**** PAGE TEXT

Taylor’s father, Edward Ingram, was an artist. His mother, Margaret Boole, came from a family with a distinguished scientific background; she was the daughter of George Boole, the mathematician and logician, and her uncle was Sir George Everest, one of the founders of geodesy. Taylor studied from 1889 to 1905 at University College School and then went to Trinity College, Cambridge. He passed the natural science tripos in 1908 with first-class honors and was given a scholarship for research at Trinity, where he stayed for the rest of his life.

In 1925 Taylor married Stephanie Ravenhill, who shared his deep love for sailing; with their yacht Frolic they made several adventurous voyages, They had no children. Aside from these cruises and frequent travels abroad related to his scientific activity, Taylor had a very quiet life, spent in his house. Farmfield, at the periphery of Cambridge, and his room, next to Rutherford’s, at the Cavendish Laboratory. He was a rather shy man who disliked large scientific enterprises and preferred to concentrate on problems that could be formulated and managed by a single person, from the theoretical aspects to the design of the apparatus and the experimental observations.

Taylor received honorary degrees from about a dozen universities in Europe and America and was awarded honorary membership or fellowship in a number of scientific institutions. He was a member of the International Committee for the International Congresses of Applied Mechanics from their beginning in 1924.

Following a suggestion by J. J. Thompson in 1909, Taylor’s first research experiment was an investigation of interference fringes formed by light waves of very small intensity. After that he turned to topics in applied mechanics, and all of his following scientific production was in this field, though he used to label himself a classical physicist. In 1911 he was appointed to a temporary readership in dynamical meteorology established at Cambridge with funds given by Arthur Schuster, and the following year he spent six months aboard HMS Scotia, sent on a scientific expedition in the North Atlantic Taylor did experimental research on the mixing processes occurring in the lower layers of the atmosphere because of turbulent fluctuations of wind velocity, and on his return to Cambridge published a theoretical analysis of his data in which he put forward the idea of a “mixing length” characteristic of turbulent diffusion, allowing a rough analogy between turbulent motion of a fluid and the kinetic theory of gases.

********
**** DATA SUPPLIED

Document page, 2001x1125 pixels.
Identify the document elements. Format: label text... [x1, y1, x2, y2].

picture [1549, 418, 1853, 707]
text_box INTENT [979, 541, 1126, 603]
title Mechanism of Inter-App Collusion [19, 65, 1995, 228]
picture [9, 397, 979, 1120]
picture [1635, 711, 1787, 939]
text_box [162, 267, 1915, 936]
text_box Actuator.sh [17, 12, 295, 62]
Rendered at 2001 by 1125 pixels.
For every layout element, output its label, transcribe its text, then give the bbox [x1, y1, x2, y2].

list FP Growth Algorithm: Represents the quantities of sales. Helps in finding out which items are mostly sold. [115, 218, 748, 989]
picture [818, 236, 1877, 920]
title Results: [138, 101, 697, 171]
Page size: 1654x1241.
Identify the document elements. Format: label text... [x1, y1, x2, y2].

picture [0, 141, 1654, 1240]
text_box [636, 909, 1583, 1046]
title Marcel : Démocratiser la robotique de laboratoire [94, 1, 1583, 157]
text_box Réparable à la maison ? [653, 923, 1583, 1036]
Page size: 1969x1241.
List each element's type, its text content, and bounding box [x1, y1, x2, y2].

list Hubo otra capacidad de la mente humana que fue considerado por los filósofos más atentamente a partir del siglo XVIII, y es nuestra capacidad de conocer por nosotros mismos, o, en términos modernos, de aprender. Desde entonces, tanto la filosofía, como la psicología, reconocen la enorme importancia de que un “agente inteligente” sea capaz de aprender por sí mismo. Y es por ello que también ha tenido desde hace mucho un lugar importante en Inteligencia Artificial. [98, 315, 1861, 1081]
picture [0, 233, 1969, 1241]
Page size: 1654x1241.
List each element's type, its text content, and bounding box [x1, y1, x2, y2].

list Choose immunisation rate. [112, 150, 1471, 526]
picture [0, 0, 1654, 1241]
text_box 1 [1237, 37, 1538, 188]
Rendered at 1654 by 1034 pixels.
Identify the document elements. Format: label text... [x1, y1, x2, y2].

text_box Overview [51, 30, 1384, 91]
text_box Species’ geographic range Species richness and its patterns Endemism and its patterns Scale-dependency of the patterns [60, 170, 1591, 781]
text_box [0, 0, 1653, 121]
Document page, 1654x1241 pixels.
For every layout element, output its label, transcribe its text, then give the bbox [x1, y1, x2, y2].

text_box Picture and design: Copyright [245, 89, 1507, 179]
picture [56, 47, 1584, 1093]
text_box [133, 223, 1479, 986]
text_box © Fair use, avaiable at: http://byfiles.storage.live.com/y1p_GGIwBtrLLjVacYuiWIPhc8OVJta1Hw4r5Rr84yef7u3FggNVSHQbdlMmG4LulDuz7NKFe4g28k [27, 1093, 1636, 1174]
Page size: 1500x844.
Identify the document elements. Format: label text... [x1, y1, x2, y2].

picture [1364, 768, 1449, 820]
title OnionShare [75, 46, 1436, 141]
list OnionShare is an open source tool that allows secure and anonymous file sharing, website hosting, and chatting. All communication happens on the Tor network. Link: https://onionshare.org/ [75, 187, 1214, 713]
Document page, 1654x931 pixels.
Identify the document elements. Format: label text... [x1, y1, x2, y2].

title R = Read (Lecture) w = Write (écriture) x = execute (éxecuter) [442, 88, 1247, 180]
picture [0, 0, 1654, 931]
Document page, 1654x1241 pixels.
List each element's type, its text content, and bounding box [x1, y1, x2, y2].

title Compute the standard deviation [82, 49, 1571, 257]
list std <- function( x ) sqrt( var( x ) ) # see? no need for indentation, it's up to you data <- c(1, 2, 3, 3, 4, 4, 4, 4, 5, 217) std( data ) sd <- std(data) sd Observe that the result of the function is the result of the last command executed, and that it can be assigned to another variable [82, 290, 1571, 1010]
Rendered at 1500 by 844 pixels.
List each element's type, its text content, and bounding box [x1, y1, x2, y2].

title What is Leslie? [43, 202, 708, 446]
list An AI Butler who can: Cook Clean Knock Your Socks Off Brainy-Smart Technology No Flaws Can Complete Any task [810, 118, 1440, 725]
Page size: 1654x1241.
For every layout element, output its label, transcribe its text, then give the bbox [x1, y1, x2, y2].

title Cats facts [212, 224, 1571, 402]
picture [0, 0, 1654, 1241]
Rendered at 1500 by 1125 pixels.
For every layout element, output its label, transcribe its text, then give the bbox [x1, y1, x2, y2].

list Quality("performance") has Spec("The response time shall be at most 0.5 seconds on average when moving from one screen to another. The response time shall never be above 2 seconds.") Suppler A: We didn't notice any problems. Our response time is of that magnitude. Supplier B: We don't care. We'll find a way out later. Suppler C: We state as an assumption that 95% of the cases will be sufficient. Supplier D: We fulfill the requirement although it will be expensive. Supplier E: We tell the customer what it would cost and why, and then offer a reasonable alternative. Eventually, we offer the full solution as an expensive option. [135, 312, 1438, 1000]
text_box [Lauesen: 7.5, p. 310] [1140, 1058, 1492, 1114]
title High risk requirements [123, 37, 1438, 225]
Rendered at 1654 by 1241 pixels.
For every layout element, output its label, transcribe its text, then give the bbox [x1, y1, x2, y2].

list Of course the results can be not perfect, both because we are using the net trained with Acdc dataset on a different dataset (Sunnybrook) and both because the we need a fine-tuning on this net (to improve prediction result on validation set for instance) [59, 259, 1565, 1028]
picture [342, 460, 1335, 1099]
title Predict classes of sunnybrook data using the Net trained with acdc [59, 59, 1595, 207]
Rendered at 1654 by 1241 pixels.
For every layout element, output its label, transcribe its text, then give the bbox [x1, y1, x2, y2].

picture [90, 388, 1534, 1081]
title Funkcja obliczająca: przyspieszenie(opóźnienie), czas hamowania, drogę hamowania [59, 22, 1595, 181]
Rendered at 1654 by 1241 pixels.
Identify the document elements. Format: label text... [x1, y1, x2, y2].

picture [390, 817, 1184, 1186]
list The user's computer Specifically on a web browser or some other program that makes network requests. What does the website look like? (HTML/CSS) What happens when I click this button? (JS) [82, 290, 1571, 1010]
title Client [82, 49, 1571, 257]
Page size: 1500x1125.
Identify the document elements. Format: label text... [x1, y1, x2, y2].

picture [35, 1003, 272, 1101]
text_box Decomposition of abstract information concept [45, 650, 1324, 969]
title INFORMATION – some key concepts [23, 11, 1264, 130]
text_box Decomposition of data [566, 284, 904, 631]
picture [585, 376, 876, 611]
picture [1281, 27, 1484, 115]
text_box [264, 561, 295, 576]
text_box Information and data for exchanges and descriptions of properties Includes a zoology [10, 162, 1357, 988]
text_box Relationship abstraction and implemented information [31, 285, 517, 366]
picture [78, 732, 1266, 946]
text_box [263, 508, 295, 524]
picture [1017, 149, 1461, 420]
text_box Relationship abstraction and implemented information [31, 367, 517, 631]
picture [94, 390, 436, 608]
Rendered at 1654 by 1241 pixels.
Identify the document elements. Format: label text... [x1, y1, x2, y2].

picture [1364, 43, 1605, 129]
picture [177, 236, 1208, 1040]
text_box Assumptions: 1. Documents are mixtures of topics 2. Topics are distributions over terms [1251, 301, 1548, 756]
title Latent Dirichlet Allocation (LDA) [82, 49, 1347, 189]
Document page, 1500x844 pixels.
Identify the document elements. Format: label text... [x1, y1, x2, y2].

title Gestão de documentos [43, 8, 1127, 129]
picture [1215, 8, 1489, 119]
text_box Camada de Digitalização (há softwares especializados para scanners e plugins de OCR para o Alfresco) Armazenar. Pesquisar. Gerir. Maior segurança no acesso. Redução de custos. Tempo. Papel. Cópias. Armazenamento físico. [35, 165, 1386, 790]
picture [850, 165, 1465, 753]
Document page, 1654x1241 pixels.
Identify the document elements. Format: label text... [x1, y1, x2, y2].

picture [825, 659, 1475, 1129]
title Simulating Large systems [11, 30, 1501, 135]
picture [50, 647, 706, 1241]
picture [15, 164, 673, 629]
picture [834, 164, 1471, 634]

********

ACTIONS TO TAKE.
#1 In the entries, start at the line containing "Rendered at 1500 by 844 pixels." and end after the one containing "list An AI Butler". Swap "bounding box" for "bounding rectangle" and write those lines out again with everything else unchanged.
#2 Continue the biographical text about Taylor from its final sentence.

FINAL ANSWERS.
#1
Rendered at 1500 by 844 pixels.
List each element's type, its text content, and bounding rectangle [x1, y1, x2, y2].

title What is Leslie? [43, 202, 708, 446]
list An AI Butler who can: Cook Clean Knock Your Socks Off Brainy-Smart Technology No Flaws Can Complete Any task [810, 118, 1440, 725]

#2
This was Taylor’s first attack on a field in which, twenty years later, he would produce what is possibly his most important contribution to science. But his activity encompassed a much wider range of subjects in applied mechanics, both in theory and in experiment. During World War I, Taylor did research for the Royal Flying Corps at the Royal Aircraft Factory, Farnborough, where a team of scientists worked on aeronautical problems. With A. A. Grif-fith, he investigated the problem of the stress distribution in cylindrical shafts under torsion, which had a bearing on the manufacturing of stronger propeller shafts for aircraft, and starting from this he was led to think about the physical processes that limit the strength of solid materials. This analytical investigation was the source of a line of thinking that led him to his theory of dislocations in metal crystals, published in 1934.

In 1923 Taylor was appointed to a Royal Society research professorship, relieving him from teaching duties and allowing him to concentrate on research; as Rutherford said, he was “paid provided he does no work.” In the same year he published a study of the stability of steady flow between concentric circular cylinders in relative rotation. Here, as in most of his activity, he showed a peculiar ability to extract from the experimental study of a specific phenomenon general principles amenable to a thorough mathematical investigation. This ability was especially manifest in a beautiful paper on diffusion by continuous movements, published in 1921, in which the observation of pictures of the shape of the smoke plume from a chimney prompted him to introduce a correlation coefficient between velocity components at different times, regarded as random functions, to study the properties of turbulent diffusion.

In the following years an increasing familiarity with the phenomenology of turbulence, largely due to his association with the work done by B. M. Jones in wind tunnels at the Aeronautical Laboratory at Cambridge, and his interest in the mathematical work of Norbert Wiener on chaotic motion, converged to produce his famous papers on the statistical theory of turbulence (1935). In these works Taylor extended the idea first advanced in 1921 to a full description of the statistical properties of turbulence, introducing the concept of isotropic turbulence and showing that in this case the theoretical treatment on the basis of the correlation coefficient between the random fluctuating velocities led to results that could be tested, and were in fact confirmed, by data obtained in wind-tunnel experimental research. He crowned this line of research three years later, introducing the idea of the energy spectrum of turbulence with the use of Fourier’s transform analysis, a radically new approach in the field of fluid dynamics, dominated up to that time by semiempirical methods. Here again he made use of Wiener’s highly sophisticated mathematical work on harmonic analysis, translating it into a formulation that could be used for his specific problem and applied to obtain definite results.

During World War II Taylor was engaged in several fields as scientific consultant for war-related projects, mainly as an expert on blasts and shock waves. He was involved with the Manhattan Project, and he saw the first nuclear explosion in the desert at Alamogordo. He retired from the professorship in 1952, but kept doing research until 1972, when he suffered a severe stroke from which he never recovered.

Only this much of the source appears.